Extrait du chapitre 16 — T-shirts, blessures et rebonds
Nous sommes arrivés près d’Aljezur épuisés, après une traversée d’Espagne qui avait vidé nos corps et nos réserves.
Dans une maison étrange, remplie de vélos rouillés et d’objets inutilisés, je me suis mis à démonter, nettoyer et réparer. J’apprenais la mécanique par nécessité, les mains noires de cambouis.
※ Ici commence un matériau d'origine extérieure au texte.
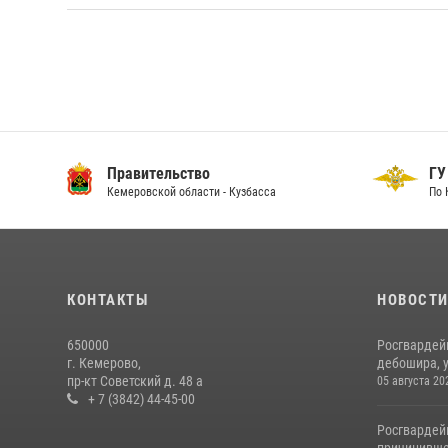
Правительство
ГУ
Кемеровской области - Кузбасса
По 
КОНТАКТЫ
НОВОСТ
650000
Росгвардей
г. Кемерово,
дебошира, у
пр-кт Советский д. 48 а
05 августа 20
+ 7 (3842) 44-45-00
Росгвардей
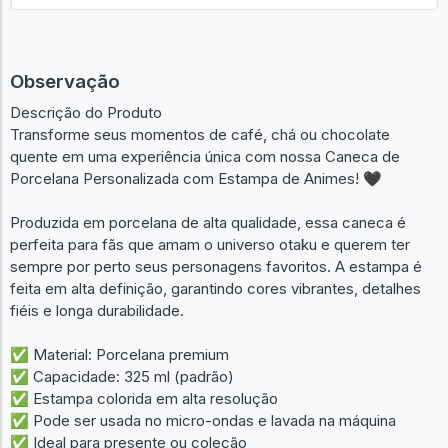
Observação
Descrição do Produto
Transforme seus momentos de café, chá ou chocolate
quente em uma experiência única com nossa Caneca de
Porcelana Personalizada com Estampa de Animes! 🖤
Produzida em porcelana de alta qualidade, essa caneca é
perfeita para fãs que amam o universo otaku e querem ter
sempre por perto seus personagens favoritos. A estampa é
feita em alta definição, garantindo cores vibrantes, detalhes
fiéis e longa durabilidade.
✅ Material: Porcelana premium
✅ Capacidade: 325 ml (padrão)
✅ Estampa colorida em alta resolução
✅ Pode ser usada no micro-ondas e lavada na máquina
✅ Ideal para presente ou coleção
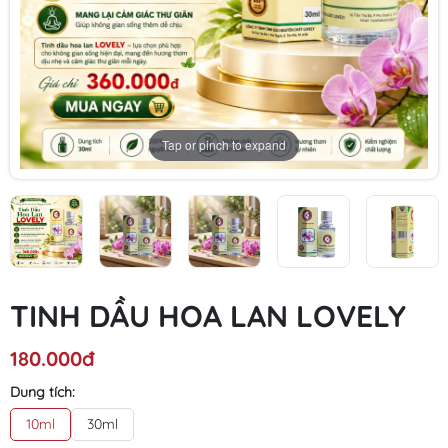
Tap or pinch to expand
TINH DẦU HOA LAN LOVELY
180.000đ
Dung tích:
10ml
30ml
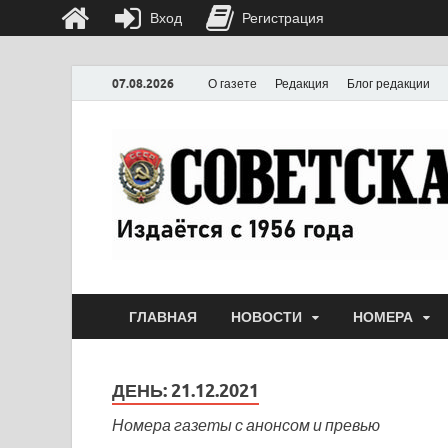
Вход
Регистрация
07.08.2026
О газете
Редакция
Блог редакции
ГЛАВНАЯ
НОВОСТИ
НОМЕРА
ДЕНЬ:
21.12.2021
Номера газеты с анонсом и превью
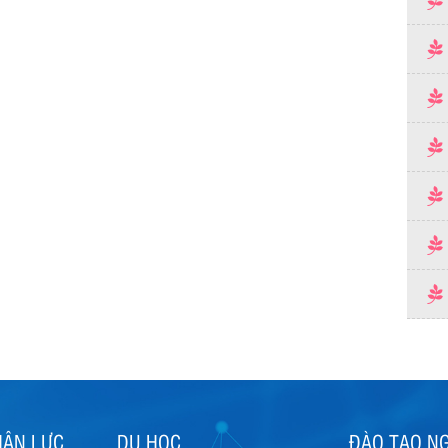
HÂN LỰC
DU HỌC
ĐÀO TẠO N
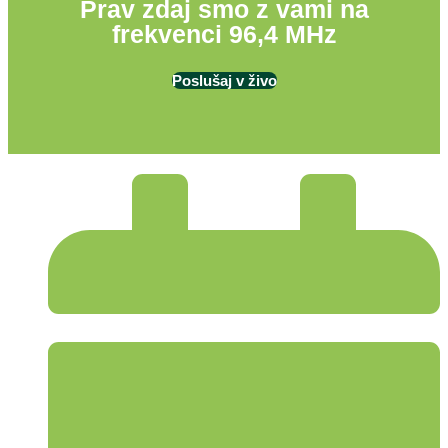
Prav zdaj smo z vami na
frekvenci 96,4 MHz
Poslušaj v živo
Puis nous avons découvert des boîtes de t-shirts neufs oubliés depuis des années. Nous y avons peint des vagues, des poissons et des soleils. Suspendus entre les figuiers, ils sont devenus des œuvres à vendre ou à troquer dans les commerces du village.
Mais mon corps a fini par céder : d’abord le pouce, puis le dos. Une douleur fulgurante m’a immobilisé, incapable de marcher correctement ou de jouer du piano.
Pendant plusieurs jours, je suis resté cloué au lit.
Puis, grâce aux soins, au repos et aux mains tendues, j’ai peu à peu retrouvé ma verticalité.
À Aljezur, la résilience n’a pas été un grand geste héroïque : elle fut l’art patient de réparer, de créer avec ce qui restait, puis de se remettre debout.